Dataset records
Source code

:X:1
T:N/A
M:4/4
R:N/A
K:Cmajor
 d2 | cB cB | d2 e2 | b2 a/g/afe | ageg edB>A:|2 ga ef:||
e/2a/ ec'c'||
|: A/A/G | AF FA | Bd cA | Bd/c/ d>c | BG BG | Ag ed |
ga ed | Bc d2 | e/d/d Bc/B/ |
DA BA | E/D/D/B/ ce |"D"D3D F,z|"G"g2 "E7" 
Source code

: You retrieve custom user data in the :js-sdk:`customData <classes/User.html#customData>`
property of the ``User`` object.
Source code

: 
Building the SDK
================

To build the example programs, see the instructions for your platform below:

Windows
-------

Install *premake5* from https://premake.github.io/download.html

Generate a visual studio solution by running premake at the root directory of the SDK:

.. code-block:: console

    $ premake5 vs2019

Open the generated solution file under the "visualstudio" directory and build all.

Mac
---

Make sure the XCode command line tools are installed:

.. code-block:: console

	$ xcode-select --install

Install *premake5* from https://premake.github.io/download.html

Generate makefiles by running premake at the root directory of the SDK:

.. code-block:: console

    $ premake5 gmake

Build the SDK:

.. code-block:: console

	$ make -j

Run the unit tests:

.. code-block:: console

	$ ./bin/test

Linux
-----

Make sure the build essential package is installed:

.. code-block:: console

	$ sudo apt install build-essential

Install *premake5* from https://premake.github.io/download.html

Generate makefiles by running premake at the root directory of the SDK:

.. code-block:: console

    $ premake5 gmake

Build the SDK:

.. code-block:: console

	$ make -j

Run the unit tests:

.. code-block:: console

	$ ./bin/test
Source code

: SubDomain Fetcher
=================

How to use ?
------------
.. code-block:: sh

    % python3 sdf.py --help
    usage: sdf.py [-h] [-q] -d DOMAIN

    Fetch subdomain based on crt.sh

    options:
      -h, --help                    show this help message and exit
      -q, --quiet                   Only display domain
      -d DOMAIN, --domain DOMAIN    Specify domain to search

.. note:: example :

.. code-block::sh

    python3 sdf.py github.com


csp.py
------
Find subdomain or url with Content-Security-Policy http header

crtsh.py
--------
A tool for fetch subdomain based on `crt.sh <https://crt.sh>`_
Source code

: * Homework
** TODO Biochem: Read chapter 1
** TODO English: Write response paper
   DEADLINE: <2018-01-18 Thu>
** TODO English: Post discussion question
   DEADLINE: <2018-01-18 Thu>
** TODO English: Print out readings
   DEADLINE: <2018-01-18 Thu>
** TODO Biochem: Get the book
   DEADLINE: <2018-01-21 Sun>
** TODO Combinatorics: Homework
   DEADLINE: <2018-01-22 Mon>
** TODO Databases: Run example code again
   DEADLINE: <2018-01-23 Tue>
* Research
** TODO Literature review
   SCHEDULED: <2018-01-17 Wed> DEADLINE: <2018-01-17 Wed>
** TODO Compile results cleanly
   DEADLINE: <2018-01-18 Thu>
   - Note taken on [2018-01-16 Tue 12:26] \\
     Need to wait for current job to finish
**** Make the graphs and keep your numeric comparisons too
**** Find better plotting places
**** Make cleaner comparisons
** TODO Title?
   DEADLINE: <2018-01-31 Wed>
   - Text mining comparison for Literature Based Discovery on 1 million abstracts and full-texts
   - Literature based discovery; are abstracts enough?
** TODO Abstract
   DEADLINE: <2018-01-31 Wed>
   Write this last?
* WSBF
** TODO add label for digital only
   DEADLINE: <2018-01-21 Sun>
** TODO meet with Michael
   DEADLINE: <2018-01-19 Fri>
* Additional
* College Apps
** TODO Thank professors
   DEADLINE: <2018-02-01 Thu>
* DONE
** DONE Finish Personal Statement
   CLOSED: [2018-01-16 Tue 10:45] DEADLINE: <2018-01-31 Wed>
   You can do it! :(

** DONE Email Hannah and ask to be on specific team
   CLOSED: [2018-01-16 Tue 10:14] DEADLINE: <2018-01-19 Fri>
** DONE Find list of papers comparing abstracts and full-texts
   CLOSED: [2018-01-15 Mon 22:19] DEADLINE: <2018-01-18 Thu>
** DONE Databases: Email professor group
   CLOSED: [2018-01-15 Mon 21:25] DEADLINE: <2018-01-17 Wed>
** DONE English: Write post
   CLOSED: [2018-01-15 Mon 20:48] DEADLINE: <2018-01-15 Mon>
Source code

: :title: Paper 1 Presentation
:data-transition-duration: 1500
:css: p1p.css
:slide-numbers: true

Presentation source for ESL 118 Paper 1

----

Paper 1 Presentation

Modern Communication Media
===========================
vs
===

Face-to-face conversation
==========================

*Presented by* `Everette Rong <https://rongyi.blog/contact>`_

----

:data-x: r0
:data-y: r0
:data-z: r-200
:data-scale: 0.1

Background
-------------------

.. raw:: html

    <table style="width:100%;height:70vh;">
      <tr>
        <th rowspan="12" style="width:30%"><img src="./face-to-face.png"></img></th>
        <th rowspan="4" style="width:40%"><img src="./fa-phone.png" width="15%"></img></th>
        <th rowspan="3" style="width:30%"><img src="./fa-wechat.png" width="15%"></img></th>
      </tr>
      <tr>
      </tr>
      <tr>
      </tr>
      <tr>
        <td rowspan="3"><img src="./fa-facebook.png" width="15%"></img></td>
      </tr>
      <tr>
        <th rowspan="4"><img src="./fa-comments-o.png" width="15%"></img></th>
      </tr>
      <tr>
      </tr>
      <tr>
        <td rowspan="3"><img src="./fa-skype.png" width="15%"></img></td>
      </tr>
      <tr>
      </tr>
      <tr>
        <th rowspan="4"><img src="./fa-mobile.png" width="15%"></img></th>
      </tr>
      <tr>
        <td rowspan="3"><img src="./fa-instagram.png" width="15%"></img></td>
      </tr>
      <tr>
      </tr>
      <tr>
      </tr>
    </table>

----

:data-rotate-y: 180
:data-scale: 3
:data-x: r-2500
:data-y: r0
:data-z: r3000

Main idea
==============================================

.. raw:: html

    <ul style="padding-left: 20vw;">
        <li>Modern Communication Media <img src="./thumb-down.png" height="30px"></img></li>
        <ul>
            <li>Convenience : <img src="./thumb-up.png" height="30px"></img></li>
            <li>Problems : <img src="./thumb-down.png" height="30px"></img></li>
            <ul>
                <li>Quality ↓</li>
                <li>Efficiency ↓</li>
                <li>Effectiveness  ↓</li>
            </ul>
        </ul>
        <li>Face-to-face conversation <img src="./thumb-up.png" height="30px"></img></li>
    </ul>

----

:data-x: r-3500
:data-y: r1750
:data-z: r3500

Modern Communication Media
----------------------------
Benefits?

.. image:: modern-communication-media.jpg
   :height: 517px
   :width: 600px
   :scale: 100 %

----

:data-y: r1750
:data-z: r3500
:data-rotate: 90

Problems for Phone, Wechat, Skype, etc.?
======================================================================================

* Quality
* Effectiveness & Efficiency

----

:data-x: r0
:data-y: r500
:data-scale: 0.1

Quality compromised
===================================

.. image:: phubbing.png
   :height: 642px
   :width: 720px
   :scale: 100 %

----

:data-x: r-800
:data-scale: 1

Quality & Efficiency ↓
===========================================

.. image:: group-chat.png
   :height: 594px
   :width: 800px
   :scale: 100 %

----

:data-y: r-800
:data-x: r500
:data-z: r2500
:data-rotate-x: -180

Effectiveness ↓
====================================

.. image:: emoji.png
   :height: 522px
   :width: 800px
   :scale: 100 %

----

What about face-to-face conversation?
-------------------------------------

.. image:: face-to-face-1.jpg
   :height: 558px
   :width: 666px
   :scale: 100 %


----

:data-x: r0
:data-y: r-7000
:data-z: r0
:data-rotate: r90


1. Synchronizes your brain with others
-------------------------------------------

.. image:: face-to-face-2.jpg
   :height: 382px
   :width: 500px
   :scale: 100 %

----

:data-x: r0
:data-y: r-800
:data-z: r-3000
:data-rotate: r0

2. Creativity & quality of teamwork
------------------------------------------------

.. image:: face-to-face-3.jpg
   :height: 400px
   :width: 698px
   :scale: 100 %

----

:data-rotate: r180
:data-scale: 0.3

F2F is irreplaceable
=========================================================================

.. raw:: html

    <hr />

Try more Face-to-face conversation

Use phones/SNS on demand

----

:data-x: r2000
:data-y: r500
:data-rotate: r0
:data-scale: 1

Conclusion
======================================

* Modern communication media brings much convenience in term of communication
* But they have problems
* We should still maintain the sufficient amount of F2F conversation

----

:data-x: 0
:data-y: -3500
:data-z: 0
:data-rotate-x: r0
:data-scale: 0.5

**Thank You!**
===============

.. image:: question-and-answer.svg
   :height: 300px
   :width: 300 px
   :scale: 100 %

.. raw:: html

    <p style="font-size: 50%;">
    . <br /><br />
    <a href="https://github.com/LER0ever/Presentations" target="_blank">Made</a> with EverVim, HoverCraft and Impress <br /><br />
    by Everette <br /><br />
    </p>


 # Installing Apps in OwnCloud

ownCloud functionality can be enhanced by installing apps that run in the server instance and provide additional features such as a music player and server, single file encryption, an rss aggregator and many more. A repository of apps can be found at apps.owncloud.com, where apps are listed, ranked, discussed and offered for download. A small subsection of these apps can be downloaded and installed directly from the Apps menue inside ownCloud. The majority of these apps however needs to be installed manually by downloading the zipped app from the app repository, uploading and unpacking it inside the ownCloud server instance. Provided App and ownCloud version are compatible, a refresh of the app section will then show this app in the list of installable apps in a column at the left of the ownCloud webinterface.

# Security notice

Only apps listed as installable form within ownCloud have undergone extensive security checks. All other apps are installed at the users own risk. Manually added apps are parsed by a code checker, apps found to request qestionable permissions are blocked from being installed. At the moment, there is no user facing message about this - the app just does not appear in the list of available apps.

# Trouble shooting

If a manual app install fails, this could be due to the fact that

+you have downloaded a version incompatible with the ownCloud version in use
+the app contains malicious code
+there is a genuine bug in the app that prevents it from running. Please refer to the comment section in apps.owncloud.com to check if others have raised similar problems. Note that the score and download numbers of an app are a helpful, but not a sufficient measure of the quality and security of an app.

Your assignment:
Line count for "Effectiveness": count the lines in the records above that hold this word, and give only the number.

Problem solution:
3